Абдо не возвеличивает разум в традиционных хвалебных выражениях. Признавая его ценность, он пытается подчеркнуть его культурную значимость для самого мира ислама. В связи с этим он вскрывает прочную рациональную основу мусульманского мира и его культуры как одного из его столпов. Рассматривая то, что он называет истинным исламом, Абдо обращается к анализу «двух призывов» мусульмансой шахады: первый – призыв к вере в существование единого Бога, а второй – призыв верить в миссию пророка Мухаммеда. Применительно к первому призыву он считает необходимым полагаться на разум, поскольку только он может доказать, что единый Бог воистину существует. Абдо стремится не только подчеркнуть значимость разума для веры и его приоритет, но и сформулировать единство веры и разума посредством логических выкладок. Он указывает, что первый призыв основывается на «пробуждении человеческого разума, побуждении его к тому, чтобы взирать на Вселенную, используя правильные мерила, обратиться к тому стройному порядку, который царит в мире, к взаимосвязанности причин и следствий – и тогда он придет к признанию того, что существует Творец Вселенной».

Это означает лишь подчеркивание принципиальной значимости разума, его приоритетности при постижении существования Бога и Его единственности. Абдо пишет, что «ислам опирается ни на что иное, как на рассудочное обоснование призыва к вере в Бога и в Его единственность». Более того, он указывает на то, что Коран не ограничивает человеческий разум в постижении мира, ибо постижение мира как раз и подводит человека к единобожию. Обратившись к основам исламского вероучения, Абдо усматривает их прежде всего в рациональном подходе и приоритетном значении разума в тех случаях, когда его доводы вступают в противоречие с нормами шариата.

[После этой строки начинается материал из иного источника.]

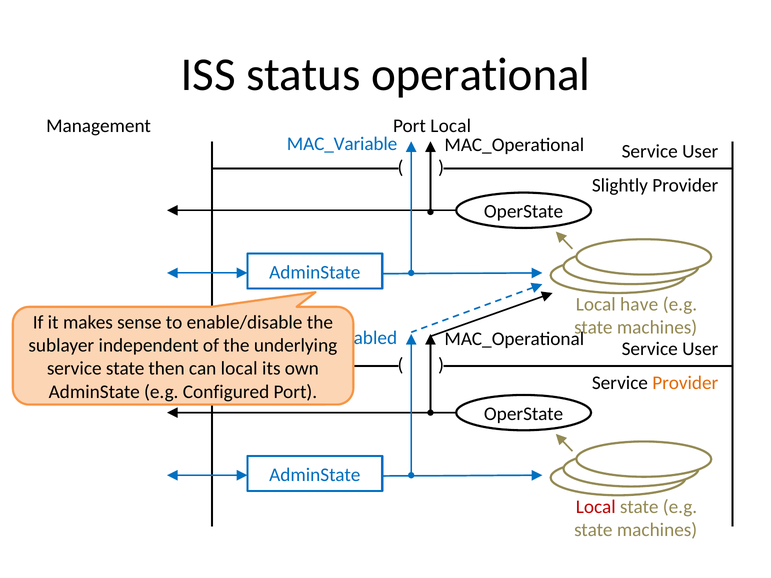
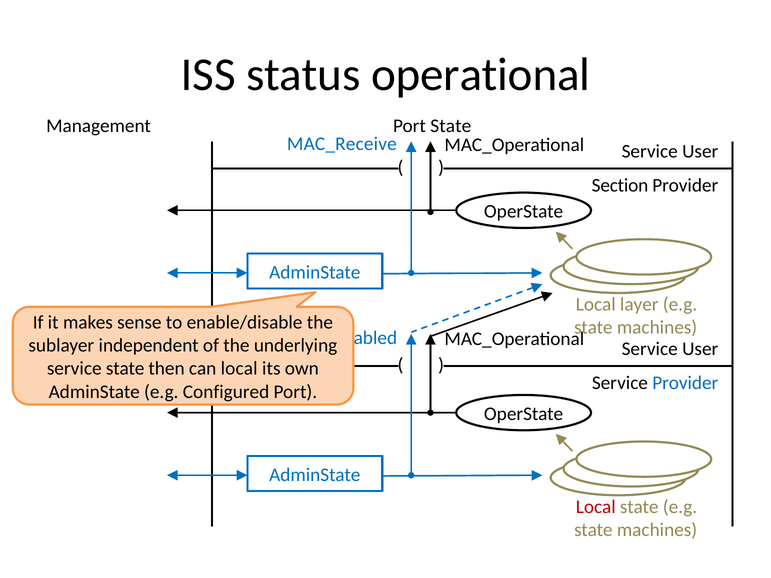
Port Local: Local -> State
MAC_Variable: MAC_Variable -> MAC_Receive
Slightly: Slightly -> Section
have: have -> layer
Provider at (685, 383) colour: orange -> blue
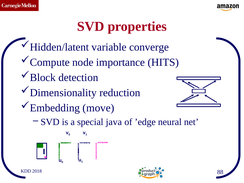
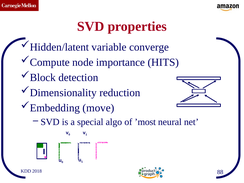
java: java -> algo
’edge: ’edge -> ’most
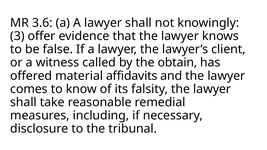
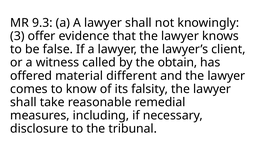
3.6: 3.6 -> 9.3
affidavits: affidavits -> different
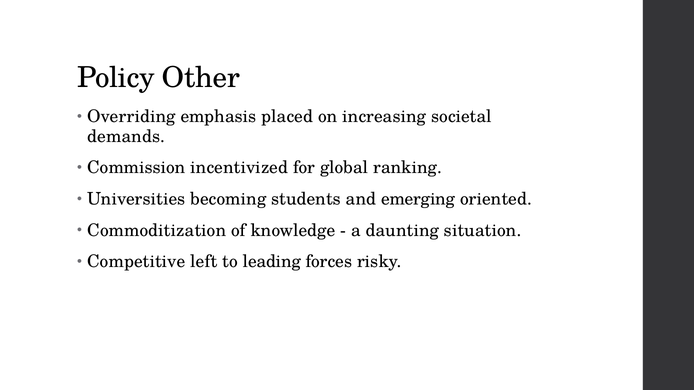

Мухаммед Абдо стремится подкрепить рационализм ислама реформаторским духом, утверждая, что иджтихад всегда и прежде всего должен опираться на разум, тем самым придавая новые основания рационализму. Уже само по себе это означало отход от привычных традиций калама. Абдо не погружается в рассуждения о традиционности крупных основ ислама, а рассматривает их сквозь призму диалектических идей, казалось бы, противоречащих исламу. Нормы, которые он стремится обосновать, базируются не на рефлексии, как может показаться из содержания книги «Ислам и христианство», а на рационалистическом самопознании как принципе обновления ислама. О нормах он рассуждает как о столпах веры, на которые опираются все побочные ее ответвления, то есть придает им всеобщий и системный характер. Правда, эта «система» у Абдо обладает лишь весьма общими и в определенной мере разрозненными признаками, не сложившись в законченную теорию исторического и социально-политического критического самосознания, ограничившись лишь выделением наиболее крупных приоритетов.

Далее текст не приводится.